* Texto fornecido:
┏━━
Sem dúvida, não nos consta que Hume se tenha associado com um Wagner, para negócios literários(10): mas sabe-se que Hume era um partidário infatigável da oligarquia whig, defensora da "Igreja e do Estado "; e que, como recompensa de seus serviços, obteve, primeiro, o posto de secretário da embaixada em Paris, e, mais tarde, o cargo incomparavelmente mais importante e lucrativo de sub-secretário de Estado. "Do ponto de vista político, Hume era e continuou sempre conservador e estritamente monarquista. Por esse motivo, não foi excomungado com tamanha violência, como Gibbon, pelos partidários da Igreja estabelecida ", diz o velho Schlosser. "Hume, esse egoísta, esse historiador mentiroso" - diz esse "rude" plebeu Cobbet - que insulta os monges ingleses gordos, de celibatários, sem família. vivendo da mendicidade, nunca teve nem família nem mulher e era, ele próprio, um latagão gordo e grande, excelentemente engraxado pelo dinheiro do Estado, sem o ter nunca merecido, por serviço algum, verdadeiro, prestado ao povo ". "Hume ", diz o Sr. Dühring, "é. no estudo "prático " da vida muito superior. em pontos essenciais, a um Kant ".
┗━━
* O que fazer: Redija a continuação do texto sobre Hume, começando logo após a frase em que o Sr. Dühring o declara superior a Kant.

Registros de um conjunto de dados
┏━━
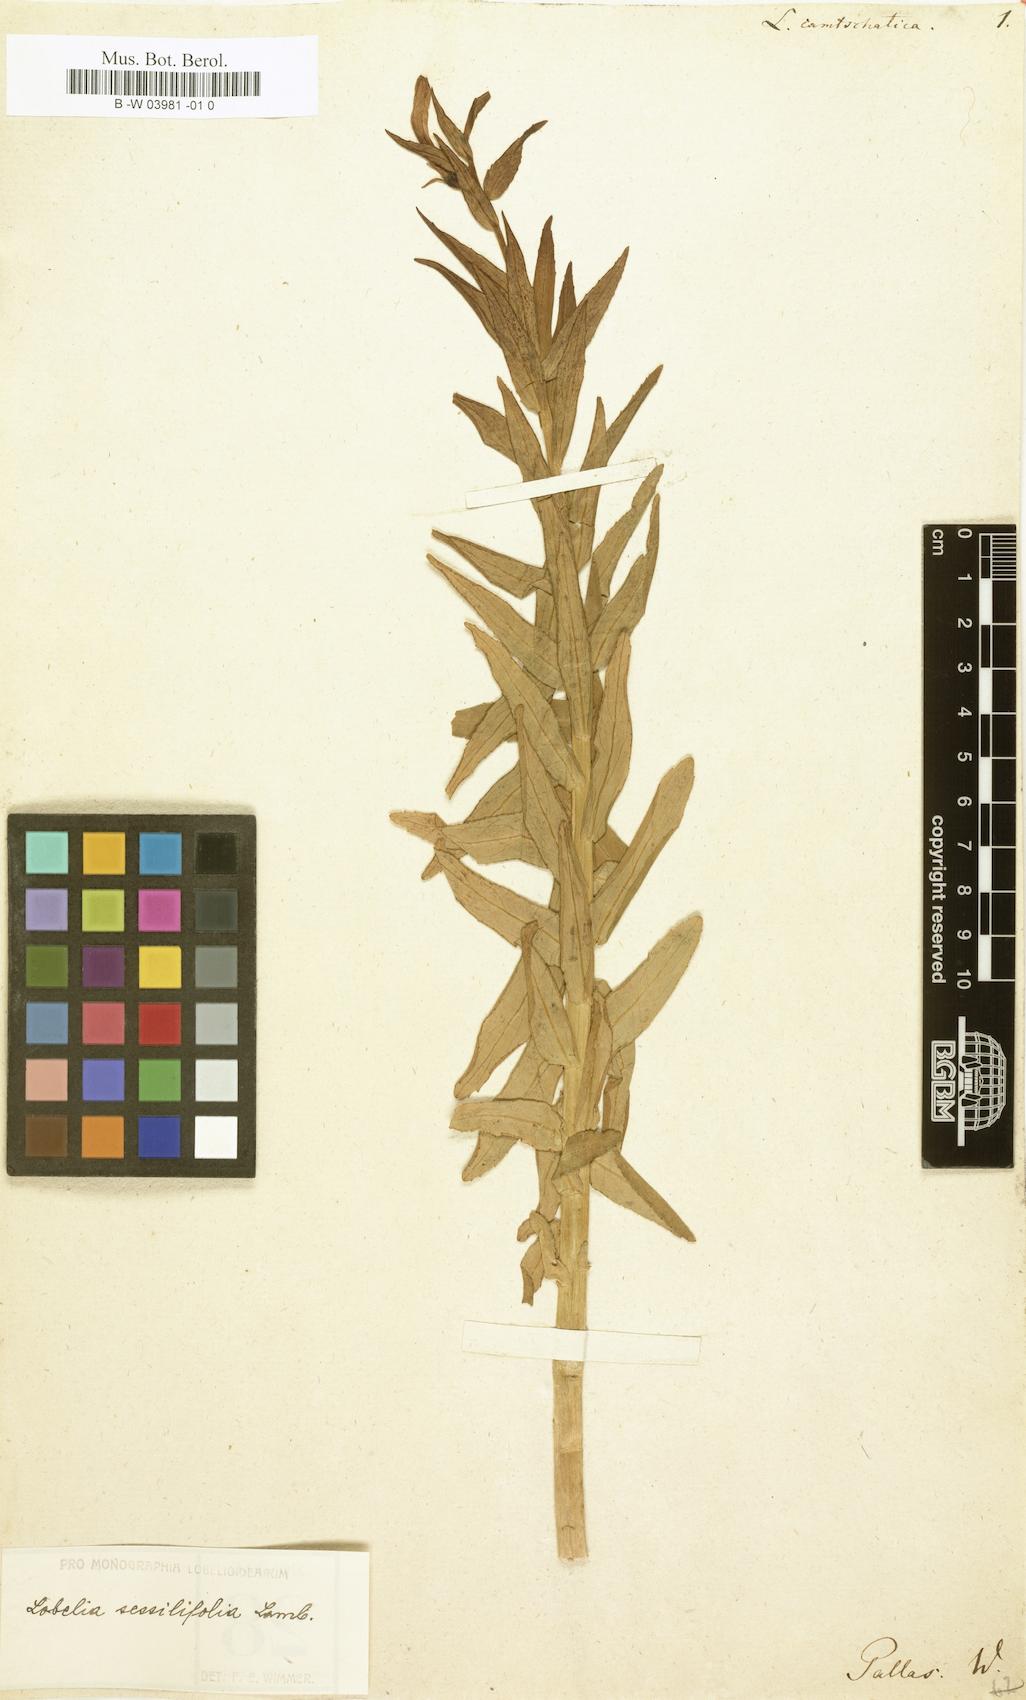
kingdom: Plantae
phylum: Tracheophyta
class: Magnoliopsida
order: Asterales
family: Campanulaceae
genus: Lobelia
┗━━
┏━━
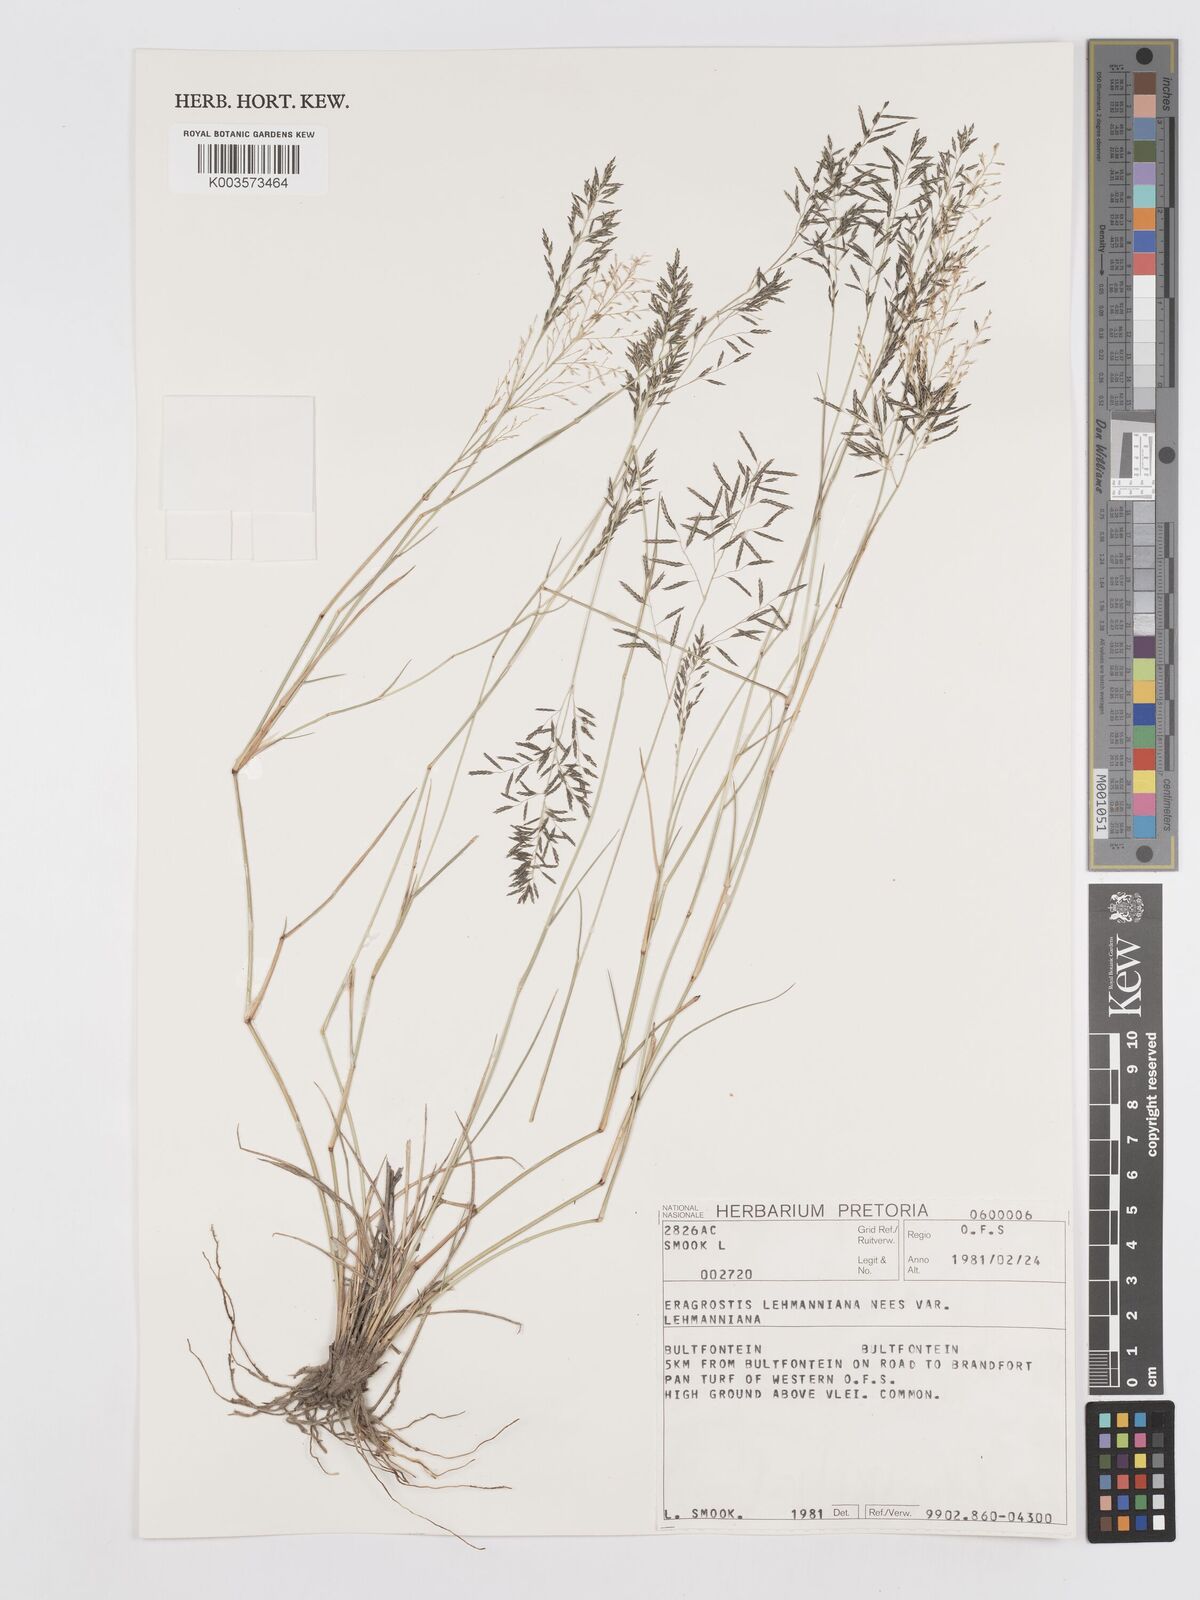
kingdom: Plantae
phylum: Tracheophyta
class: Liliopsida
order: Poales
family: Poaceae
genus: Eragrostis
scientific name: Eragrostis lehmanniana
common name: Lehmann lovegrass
┗━━
* Resposta ao exercício:
Mas, por que Hume tem na História crítica um lugar tão exagerado? Simplesmente porque esse "pensador sério e sutil tem a honra de representar o Dühring do século XVIII. Do mesmo modo que Hume serve para provar que "A criação de todo esse ramo novo da ciência (a economia política) é o efeito de uma filosofia mais esclarecida ", o precursor Humeé a melhor garantia de que todo esse ramo da ciência encontrará, tanto quanto se possa prever desde já, o seu termo no homem fenomenal que fez de uma filosofia, apenas mais esclarecida ", a luminosa filosofia da realidade, e no qual, como em Hume. fato até aqui sem exemplo na Alemanha... o estudo da filosofia no sentido estrito da palavra se acha ligado às pesquisas científicas em economia política. "Eis porque Hume, respeitável, aliás, como economista, é promovido a estrela econômica de primeira grandeza, cuja importância só tem sido até agora desconhecida pela mesma inveja que tão obstinadamente procura fulminar pelo silêncio os serviços, "magistrais para a época ", do Senhor Dühring.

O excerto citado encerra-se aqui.